__INSTRUCTIONS TO FOLLOW__
While reading through the material below, copy each line that holds the word "Spendesk".
**** RECORDS SHOWN ****
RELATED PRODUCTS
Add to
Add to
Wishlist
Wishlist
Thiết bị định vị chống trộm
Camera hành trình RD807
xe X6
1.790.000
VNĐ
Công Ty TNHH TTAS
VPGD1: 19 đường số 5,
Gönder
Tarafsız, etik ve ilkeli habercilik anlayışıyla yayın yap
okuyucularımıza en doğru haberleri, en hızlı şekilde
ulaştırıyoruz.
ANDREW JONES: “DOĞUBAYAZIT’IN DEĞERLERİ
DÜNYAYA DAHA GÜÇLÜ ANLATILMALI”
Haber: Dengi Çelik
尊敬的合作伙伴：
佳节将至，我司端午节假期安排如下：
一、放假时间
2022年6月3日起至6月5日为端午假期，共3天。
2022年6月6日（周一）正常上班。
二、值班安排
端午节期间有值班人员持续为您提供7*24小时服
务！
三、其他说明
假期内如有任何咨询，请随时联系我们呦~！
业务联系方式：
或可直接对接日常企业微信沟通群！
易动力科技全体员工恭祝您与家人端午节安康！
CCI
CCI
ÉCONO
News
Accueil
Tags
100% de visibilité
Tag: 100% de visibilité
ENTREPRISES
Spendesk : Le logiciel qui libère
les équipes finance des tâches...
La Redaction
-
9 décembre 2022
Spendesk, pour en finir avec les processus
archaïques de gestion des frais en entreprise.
****
__OUTPUT FOR THIS TASK__
Spendesk : Le logiciel qui libère
Spendesk, pour en finir avec les processus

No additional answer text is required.